» CONSIGNE À SUIVRE
Recopiez mot pour mot le passage de l'article sur l'assassinat de Jovenel Moïse, en commençant à « La Républicaine dominicaine » et en terminant à « perdu la vie. ».

==== TEXTE

Haïti: le président Jovenel Moïse assassiné par un commando dans sa résidence privée

Le président haïtien Jovenel Moïse a été assassiné chez lui mercredi par un commando. La République dominicaine a décidé de fermer ses frontières. Cet événement menace de déstabiliser un peu plus ce pays pauvre et gangrené par la violence des gangs.

07 juil. 2021, 15:36
Venu du monde des affaires, Jovenel Moïse, 53 ans, avait été élu président en 2016 (archives).

L’île d’Hispaniola a été la scène d’un effroyable meurtre mercredi. Le président haïtien Jovenel Moïse, élu président en 2016, a été tué chez lui, à son domicile, par un commando, a annoncé Le Matin. Sa femme, présente au moment du crime, a été blessée dans l’attaque qui a eu lieu vers 1h locale (7h en Suisse) et a dû être hospitalisée.

 

 

Le Premier ministre par intérim Claude Joseph a déclaré que les tueurs parlaient anglais et espagnol. Il a également ajouté que la situation était sous contrôle. Les réactions internationales n’ont pas tardé. Toujours selon Le Matin, la Maison Blanche a qualifié mercredi de «terrible» et de «tragique» cet assassinat et s’est déclarée prête à apporter de l’aide à ce pays en crise. Le Premier ministre Boris Johnson, quant à lui, s’est dit choqué» par un «acte odieux» sur Twitter.

Pays en crise

La Républicaine dominicaine a ordonné la fermeture de ses frontières avec son voisin. Selon des témoins, les rues de la capitale Port-au-Prince étaient calmes mercredi matin, sans présence renforcée de la police ou des forces de sécurité.

 

 

Depuis début juin, des affrontements entre bandes rivales dans l’ouest de la capitale paralysent toute circulation entre la moitié sud du pays et Port-au-Prince. Des milliers d’habitants du quartier très pauvre de Martissant, disputé par les gangs ultra-violents, ont été contraints de fuir leur logement. Plusieurs fusillades ont également eu lieu, dans lesquelles des journalistes et des personnalités politiques ont perdu la vie.

========
==== ÉLÉMENTS FOURNIS

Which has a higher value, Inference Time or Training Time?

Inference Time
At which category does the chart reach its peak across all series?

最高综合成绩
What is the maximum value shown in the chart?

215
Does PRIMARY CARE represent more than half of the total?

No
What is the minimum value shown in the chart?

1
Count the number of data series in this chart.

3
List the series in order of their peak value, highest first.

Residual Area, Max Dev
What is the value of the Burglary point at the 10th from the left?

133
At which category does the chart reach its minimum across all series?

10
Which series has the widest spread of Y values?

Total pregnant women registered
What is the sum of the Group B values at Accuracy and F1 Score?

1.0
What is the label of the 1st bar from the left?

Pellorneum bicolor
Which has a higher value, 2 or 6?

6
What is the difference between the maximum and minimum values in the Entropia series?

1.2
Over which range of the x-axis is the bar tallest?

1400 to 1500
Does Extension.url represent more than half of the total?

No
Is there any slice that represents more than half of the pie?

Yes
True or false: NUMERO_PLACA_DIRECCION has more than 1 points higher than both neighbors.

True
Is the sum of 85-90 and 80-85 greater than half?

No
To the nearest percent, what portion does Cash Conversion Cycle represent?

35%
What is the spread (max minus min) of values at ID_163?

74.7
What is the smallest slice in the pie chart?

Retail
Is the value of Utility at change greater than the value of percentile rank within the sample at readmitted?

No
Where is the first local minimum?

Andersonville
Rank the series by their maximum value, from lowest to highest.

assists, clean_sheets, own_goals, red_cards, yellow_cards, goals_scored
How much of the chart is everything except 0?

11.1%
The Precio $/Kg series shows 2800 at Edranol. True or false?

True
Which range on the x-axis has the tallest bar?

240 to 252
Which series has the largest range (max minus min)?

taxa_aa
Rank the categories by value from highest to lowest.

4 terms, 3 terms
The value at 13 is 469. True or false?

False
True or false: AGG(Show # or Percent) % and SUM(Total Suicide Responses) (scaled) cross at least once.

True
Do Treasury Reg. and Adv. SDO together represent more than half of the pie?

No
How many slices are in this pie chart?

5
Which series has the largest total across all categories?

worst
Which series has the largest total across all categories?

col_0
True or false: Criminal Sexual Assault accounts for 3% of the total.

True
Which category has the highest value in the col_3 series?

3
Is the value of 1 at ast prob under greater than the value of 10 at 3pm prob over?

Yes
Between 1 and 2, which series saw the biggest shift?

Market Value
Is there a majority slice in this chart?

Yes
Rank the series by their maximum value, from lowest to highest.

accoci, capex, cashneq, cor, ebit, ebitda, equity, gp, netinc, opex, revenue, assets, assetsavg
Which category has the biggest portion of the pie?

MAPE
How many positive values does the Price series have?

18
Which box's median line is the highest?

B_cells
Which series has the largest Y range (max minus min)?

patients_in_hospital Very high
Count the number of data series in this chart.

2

========

» RÉPONSE ATTENDUE
La Républicaine dominicaine a ordonné la fermeture de ses frontières avec son voisin. Selon des témoins, les rues de la capitale Port-au-Prince étaient calmes mercredi matin, sans présence renforcée de la police ou des forces de sécurité.

 

 

Depuis début juin, des affrontements entre bandes rivales dans l’ouest de la capitale paralysent toute circulation entre la moitié sud du pays et Port-au-Prince. Des milliers d’habitants du quartier très pauvre de Martissant, disputé par les gangs ultra-violents, ont été contraints de fuir leur logement. Plusieurs fusillades ont également eu lieu, dans lesquelles des journalistes et des personnalités politiques ont perdu la vie.